### Reading passage
# Cypripedium in Canada



## ORG (Jul 1, 2008)

Dear Slipperorchid-friends,
this year I had the possibility to visit a lot of orchids-habitats in Canada.
My travel started in Toronto and especially near the Huron-Lake we could see many _Cypripedium _plants in flower, but we found also near Toronto some very interesting plants like _Cypripedium candidum_ (here with an insect visiting the flower).












Then the wonderful _Cypripedium arietinum_











_Cypripedium pubescens_






_Cypripedium parviflorum_






And in a garden a _Cypripedium _from Asia
_Cypripedium henryi_











Later more.

Best greetings

Olaf


----------



## Heather (Jul 1, 2008)

What a fabulous plant, that aritaenum! One day I hope to see that one in person. Thank you Olaf!


----------



## NYEric (Jul 1, 2008)

Looks like a good trip. Thanx for posting!


----------



## Yoyo_Jo (Jul 1, 2008)

Wonderful Olaf! Thanks for posting your pictures. Did you take some in Alberta too?

Joanne


----------



## Wendy (Jul 1, 2008)

Beautiful photos Olaf! Is the Cypripedium arietinum one of the group from the Singing Sands in the Bruce Peninsula? I was there a few days before you and saw/took pictures as well. There were so many more this year.

### Problem details
Quote the whole forum thread about Cypripedium orchids in Canada, word for word.

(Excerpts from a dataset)
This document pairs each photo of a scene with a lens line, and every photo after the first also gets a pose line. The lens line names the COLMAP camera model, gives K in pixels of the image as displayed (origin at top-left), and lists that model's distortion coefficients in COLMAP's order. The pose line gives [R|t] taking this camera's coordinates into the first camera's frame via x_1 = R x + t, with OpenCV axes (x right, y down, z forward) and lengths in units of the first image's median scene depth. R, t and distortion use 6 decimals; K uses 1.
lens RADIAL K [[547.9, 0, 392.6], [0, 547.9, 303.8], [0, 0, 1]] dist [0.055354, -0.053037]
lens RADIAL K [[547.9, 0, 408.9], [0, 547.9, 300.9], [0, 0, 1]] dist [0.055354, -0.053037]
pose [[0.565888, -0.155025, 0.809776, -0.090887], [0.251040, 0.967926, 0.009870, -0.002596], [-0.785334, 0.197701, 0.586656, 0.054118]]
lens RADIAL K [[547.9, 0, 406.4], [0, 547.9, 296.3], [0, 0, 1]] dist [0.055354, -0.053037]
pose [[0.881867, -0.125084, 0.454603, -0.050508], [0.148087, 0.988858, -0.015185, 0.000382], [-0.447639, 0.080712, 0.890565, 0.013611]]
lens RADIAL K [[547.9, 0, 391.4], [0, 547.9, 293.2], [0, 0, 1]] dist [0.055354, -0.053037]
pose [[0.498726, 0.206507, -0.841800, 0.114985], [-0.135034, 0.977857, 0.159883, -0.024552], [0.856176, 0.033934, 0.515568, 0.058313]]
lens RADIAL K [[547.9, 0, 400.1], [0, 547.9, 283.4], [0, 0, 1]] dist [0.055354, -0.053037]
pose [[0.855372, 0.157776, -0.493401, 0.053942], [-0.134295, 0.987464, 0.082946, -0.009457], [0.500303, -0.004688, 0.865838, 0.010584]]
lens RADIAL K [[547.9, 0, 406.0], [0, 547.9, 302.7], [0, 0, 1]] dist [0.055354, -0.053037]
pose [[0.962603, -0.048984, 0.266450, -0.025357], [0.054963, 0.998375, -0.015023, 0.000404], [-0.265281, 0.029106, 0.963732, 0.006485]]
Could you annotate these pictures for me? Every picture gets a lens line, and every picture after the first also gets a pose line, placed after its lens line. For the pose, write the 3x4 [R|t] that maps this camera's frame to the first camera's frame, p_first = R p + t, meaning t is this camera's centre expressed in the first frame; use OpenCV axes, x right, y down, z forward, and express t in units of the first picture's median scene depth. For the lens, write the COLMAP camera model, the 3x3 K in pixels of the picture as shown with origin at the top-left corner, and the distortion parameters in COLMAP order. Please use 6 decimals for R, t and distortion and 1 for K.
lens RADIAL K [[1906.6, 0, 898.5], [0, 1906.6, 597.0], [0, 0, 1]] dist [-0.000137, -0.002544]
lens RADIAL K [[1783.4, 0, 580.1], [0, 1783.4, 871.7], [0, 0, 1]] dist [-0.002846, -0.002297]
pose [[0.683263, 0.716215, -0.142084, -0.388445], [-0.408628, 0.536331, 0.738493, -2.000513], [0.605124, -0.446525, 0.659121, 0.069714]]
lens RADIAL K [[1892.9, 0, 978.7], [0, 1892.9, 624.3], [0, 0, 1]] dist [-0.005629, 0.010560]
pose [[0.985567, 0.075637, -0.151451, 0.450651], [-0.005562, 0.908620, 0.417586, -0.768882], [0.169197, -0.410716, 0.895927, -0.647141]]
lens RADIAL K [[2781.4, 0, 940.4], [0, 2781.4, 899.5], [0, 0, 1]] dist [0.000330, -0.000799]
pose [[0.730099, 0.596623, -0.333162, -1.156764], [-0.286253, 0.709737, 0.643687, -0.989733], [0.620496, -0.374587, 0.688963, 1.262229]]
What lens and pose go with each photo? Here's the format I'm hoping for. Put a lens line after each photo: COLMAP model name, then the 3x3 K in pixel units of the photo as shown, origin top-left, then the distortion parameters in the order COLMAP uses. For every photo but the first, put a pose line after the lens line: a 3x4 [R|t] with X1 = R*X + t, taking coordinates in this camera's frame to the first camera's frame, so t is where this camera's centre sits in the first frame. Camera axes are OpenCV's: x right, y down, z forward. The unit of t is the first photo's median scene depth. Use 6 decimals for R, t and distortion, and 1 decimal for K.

### Finished task
# Cypripedium in Canada



## ORG (Jul 1, 2008)

Dear Slipperorchid-friends,
this year I had the possibility to visit a lot of orchids-habitats in Canada.
My travel started in Toronto and especially near the Huron-Lake we could see many _Cypripedium _plants in flower, but we found also near Toronto some very interesting plants like _Cypripedium candidum_ (here with an insect visiting the flower).












Then the wonderful _Cypripedium arietinum_











_Cypripedium pubescens_






_Cypripedium parviflorum_






And in a garden a _Cypripedium _from Asia
_Cypripedium henryi_











Later more.

Best greetings

Olaf


----------



## Heather (Jul 1, 2008)

What a fabulous plant, that aritaenum! One day I hope to see that one in person. Thank you Olaf!


----------



## NYEric (Jul 1, 2008)

Looks like a good trip. Thanx for posting!


----------



## Yoyo_Jo (Jul 1, 2008)

Wonderful Olaf! Thanks for posting your pictures. Did you take some in Alberta too?

Joanne


----------



## Wendy (Jul 1, 2008)

Beautiful photos Olaf! Is the Cypripedium arietinum one of the group from the Singing Sands in the Bruce Peninsula? I was there a few days before you and saw/took pictures as well. There were so many more this year.